The breadth and complexity of Western Digital’s product portfolio poses difficulties for Western Digital’s distribution and reseller partners too.
“Before, there were clear, discrete areas: we would sell the products; distributors would stock the products; resellers would buy those products and they would sell them into generic, standard areas. Now, the Internet of Things has opened up so many other areas that our channel partners are, in some cases, having to set up new organisations and new teams.
“Also, because in the past we were predominantly a components supplier – for hard drives or for ﬂash – we used to work only with distributors’ components purchasing teams. Now, as we start to expand our portfolio, we want to work with their components team, but also their enterprise organisation and sales teams – and they are often totally different organisations within a distributor. Over the last 12 to 24 months we have done a lot of work with key partners to try to link those divisions together. This has been quite challenging because, due to the way commissions are set up for distributor sales organisations, it might mean only one team getting the commissionable sale. There has been a lot of complexity around that.
“The key thing is that distributors are able to see the added value that we bring.
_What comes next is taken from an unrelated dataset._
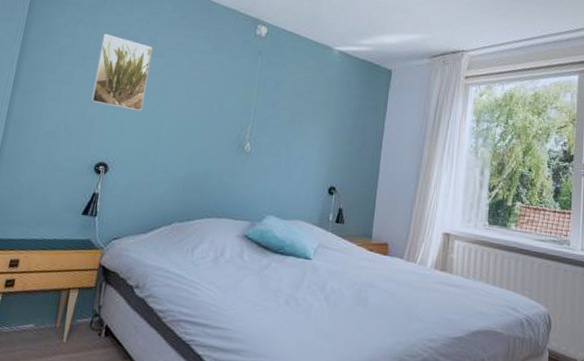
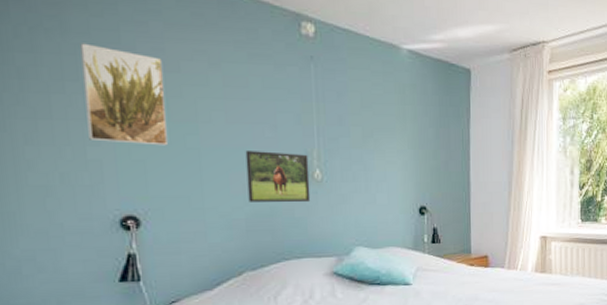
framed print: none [189,121,243,170] -> present [245,151,311,203]

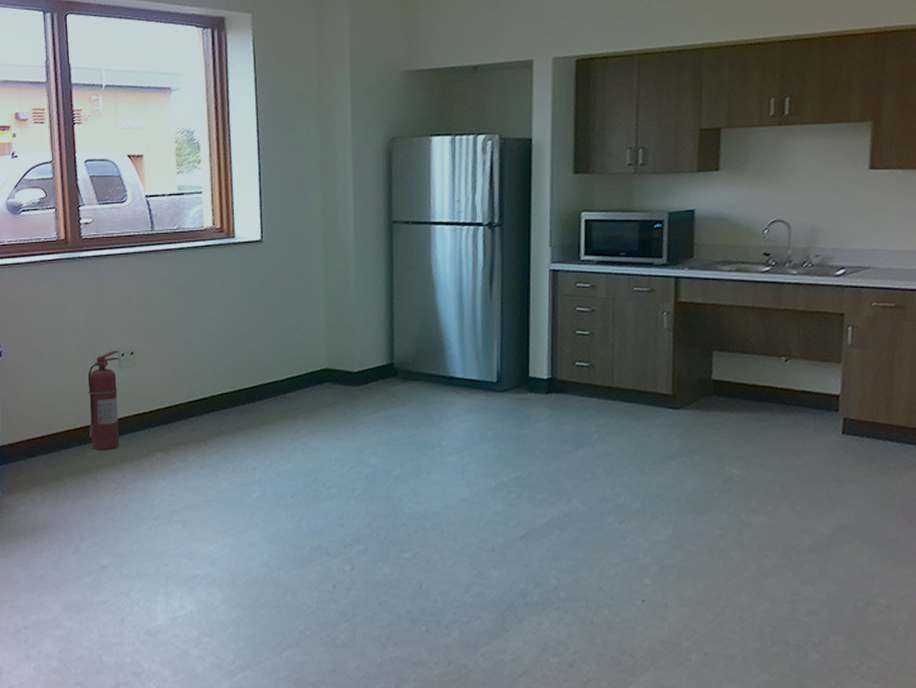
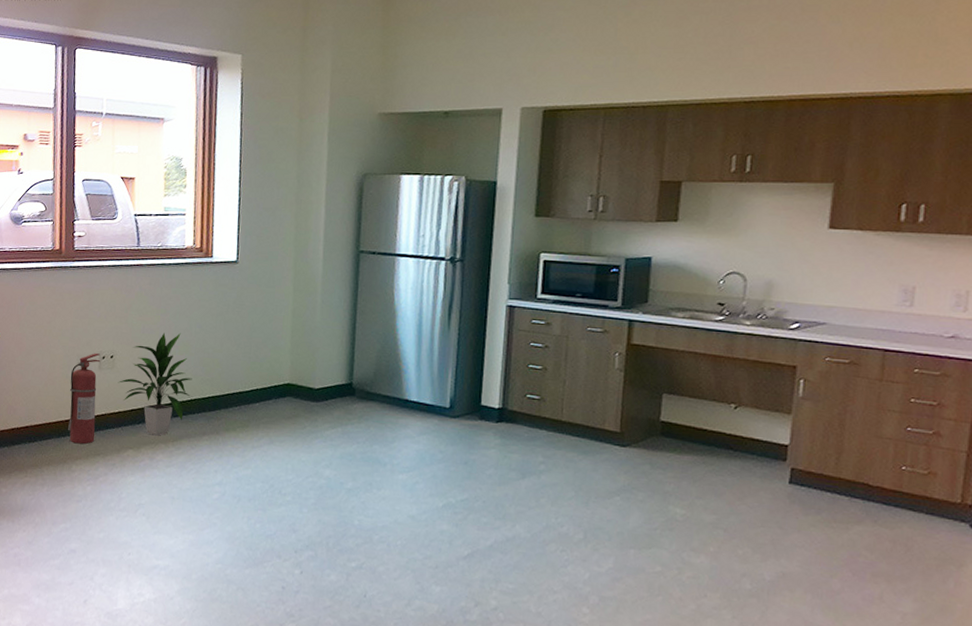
indoor plant: none [140,322,223,435] -> present [117,333,192,436]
By owning 70%-80% of the BOM, as we often do with these storage products, we enable them to make nicer margin on the WD product range, compared to the relatively low margins they are used to making on the components side. When you sell a total solution, and services as part of that, it’s a very different margin driven sale, which is why many have been very keen to enter that space,” explained Edwards.
A second challenge identified by Edwards is largely the product of Western Digital’s market dominance, especially in HDD.
“In the HDD space there are really only three players. We and Seagate each have around 40% share and Toshiba the remaining 20%. So, if someone is buying an HDD, there’s a pretty good chance it will be one of our products. However, there are many more players in the SSD space. You’ve got Intel, you’ve got Samsung, you’ve got Hynex, you’ve got Toshiba, you’ve got Kingston – it’s a much more competitive landscape. One of the challenges we’ve got to be very aware of is that as a business converts from HDD to ﬂash, which we are beginning to see especially in the desktop and client space, we must make sure it’s a Western Digital SSD product that’s replaced in those systems, otherwise we run the risk that our revenues will decrease,” he said.
“That’s one of the focuses we have as an organisation, and we are working actively with our partners to get across the message that that business has to convert to a WD product. We have such a large share of the hard drive industry in certain markets – in surveillance, we have over 70% market share across the region; in NAS drives, we have over 60% market share across the region – and as some of those markets transition to ﬂash, as they will, we have got a massive task to make people understand that Western Digital is also their ‘go to choice’ on the ﬂash side, which today people probably associate more with Samsung and Intel.”
Whether undertaken for defensive or offensive reasons, Western Digital’s portfolio expansion should enable it to face the future with confidence.